## [Consigne]
Reprenez la critique du film Dark river à la suite de sa dernière phrase, dans le même registre.

## [Texte de lecture]
━━━━━━━━━━

N.B. #4 – Dark river (2017, Clio Barnard)

Dans Dark river, Clio Barnard reconduit la veine socio-réaliste qui caractérisait Le géant égoïste (2013), son précédent et premier long-métrage. Dans son Yorkshire natal, la réalisatrice britannique filme un quotidien agricole âpre et précaire sur fond de querelles familiales entre un frère (Mark Stanley) et une sœur (Ruth Wilson).

Après la mort de son père et quinze ans d’absence, Alice revient dans son Yorkshire natal réclamer la ferme familiale qui lui était promise. Mais son frère Joe, usé par les années à s’occuper de l’exploitation et de leur père malade, estime que la propriété lui revient. Malgré les trahisons et les blessures du passé, Alice va tenter de reconstruire leur relation et sauver la ferme.

Clio Barnard semble emprunter les mêmes codes et ressorts cinématographiques que ceux employés dans Le géant égoïste. Si Dark river troque la ville pour la campagne pour transposer le Yorkshire aux Cévennes, lieu de l’action du roman Les silences de Rose Tremain ici adapté au cinéma, il convainc cependant moins que son aîné. La faute en revient principalement à un scénario faussement rendu complexe par un montage mêlant de façon artificielle un présent et un passé séparés d’une quinzaine d’années.

━━━━━━━━━━

## [Ensemble des items]
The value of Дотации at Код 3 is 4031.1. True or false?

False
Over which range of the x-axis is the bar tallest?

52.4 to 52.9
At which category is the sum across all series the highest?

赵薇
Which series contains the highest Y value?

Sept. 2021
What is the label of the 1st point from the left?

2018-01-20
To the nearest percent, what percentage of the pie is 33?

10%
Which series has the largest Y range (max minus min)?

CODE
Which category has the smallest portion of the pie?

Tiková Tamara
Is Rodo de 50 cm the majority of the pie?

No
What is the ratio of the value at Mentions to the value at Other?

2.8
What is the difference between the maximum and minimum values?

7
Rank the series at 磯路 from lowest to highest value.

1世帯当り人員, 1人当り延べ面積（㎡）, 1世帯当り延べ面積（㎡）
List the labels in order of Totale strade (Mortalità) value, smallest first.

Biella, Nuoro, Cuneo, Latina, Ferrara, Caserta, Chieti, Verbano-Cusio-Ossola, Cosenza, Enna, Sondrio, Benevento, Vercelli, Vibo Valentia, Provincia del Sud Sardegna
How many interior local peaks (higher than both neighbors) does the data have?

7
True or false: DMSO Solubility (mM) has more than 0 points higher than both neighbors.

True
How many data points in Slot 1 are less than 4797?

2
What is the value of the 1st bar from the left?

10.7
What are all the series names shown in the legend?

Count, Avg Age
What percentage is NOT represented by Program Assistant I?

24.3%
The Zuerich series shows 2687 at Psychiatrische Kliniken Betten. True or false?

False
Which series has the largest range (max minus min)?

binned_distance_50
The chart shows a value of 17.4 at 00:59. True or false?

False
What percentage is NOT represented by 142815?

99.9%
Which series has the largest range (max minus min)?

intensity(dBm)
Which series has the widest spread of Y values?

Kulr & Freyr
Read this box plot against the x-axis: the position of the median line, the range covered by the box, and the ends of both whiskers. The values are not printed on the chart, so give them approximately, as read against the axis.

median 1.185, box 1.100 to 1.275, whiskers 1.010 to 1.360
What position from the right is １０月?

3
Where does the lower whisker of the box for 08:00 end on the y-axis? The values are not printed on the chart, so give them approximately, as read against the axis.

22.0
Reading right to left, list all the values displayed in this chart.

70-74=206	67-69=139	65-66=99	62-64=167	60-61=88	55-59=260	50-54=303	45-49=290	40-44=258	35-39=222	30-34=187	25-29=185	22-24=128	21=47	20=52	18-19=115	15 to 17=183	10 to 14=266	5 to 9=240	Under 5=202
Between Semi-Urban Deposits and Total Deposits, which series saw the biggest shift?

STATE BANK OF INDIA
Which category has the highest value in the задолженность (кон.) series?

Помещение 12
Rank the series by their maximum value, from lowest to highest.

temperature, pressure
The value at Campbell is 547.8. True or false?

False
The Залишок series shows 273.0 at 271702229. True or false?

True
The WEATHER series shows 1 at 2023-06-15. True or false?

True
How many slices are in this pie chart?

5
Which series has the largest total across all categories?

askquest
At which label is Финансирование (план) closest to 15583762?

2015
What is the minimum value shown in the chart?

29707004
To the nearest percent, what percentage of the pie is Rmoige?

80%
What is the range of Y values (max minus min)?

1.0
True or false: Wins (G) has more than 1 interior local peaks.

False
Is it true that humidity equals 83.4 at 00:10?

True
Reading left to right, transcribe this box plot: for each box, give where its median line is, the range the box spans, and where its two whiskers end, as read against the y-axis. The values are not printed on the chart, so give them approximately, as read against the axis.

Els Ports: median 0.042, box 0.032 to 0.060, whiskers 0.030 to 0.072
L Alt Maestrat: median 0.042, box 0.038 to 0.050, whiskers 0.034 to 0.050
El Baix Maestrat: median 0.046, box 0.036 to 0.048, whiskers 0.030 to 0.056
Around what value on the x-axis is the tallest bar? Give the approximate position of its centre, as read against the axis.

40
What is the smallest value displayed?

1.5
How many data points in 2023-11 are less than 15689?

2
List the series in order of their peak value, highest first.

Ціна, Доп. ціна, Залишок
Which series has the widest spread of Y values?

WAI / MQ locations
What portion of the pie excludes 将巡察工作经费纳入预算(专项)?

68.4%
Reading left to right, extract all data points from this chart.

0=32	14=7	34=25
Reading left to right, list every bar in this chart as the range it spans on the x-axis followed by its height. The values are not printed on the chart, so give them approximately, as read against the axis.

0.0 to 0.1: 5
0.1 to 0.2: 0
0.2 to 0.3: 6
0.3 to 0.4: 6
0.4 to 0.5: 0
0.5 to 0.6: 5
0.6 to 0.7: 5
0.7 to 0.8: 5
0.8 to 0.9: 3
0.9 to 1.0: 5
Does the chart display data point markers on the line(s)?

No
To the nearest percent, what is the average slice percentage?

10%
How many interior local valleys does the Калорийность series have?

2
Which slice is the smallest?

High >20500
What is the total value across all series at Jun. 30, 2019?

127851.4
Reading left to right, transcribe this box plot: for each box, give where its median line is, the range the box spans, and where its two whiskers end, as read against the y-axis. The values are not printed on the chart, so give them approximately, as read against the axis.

━━━━━━━━━━

## [Corrigé]
L’autre faiblesse scénaristique provient du traumatisme vécu quinze ans plus tôt par Alice. La cause de celui-ci sera rapidement devinée par les spectateurs. De la même manière, les mauvaises relations entretenues avec son frère ne font pas non plus mystère longtemps, y compris pour les spectateurs n’ayant pas lu le synopsis du film. Dès lors, l’intrigue de Dark river perd beaucoup en intérêt et se réduit comme une peau de chagrin. De plus, l’épilogue ouvert à toutes les ellipses peut surprendre et laisser le spectateur perdu dans les beaux paysages du Yorkshire.

Le roman de Rose Tremain proposait une belle matière mais Barnard l’exploite de manière non optimale. La veine socio-réaliste empruntée était la bonne d’autant que la réalisatrice ne sur-dramatise pas son récit mais la construction alambiquée de celui-ci sert questionne plus qu’il n’entretient un mystère éculé, dommage.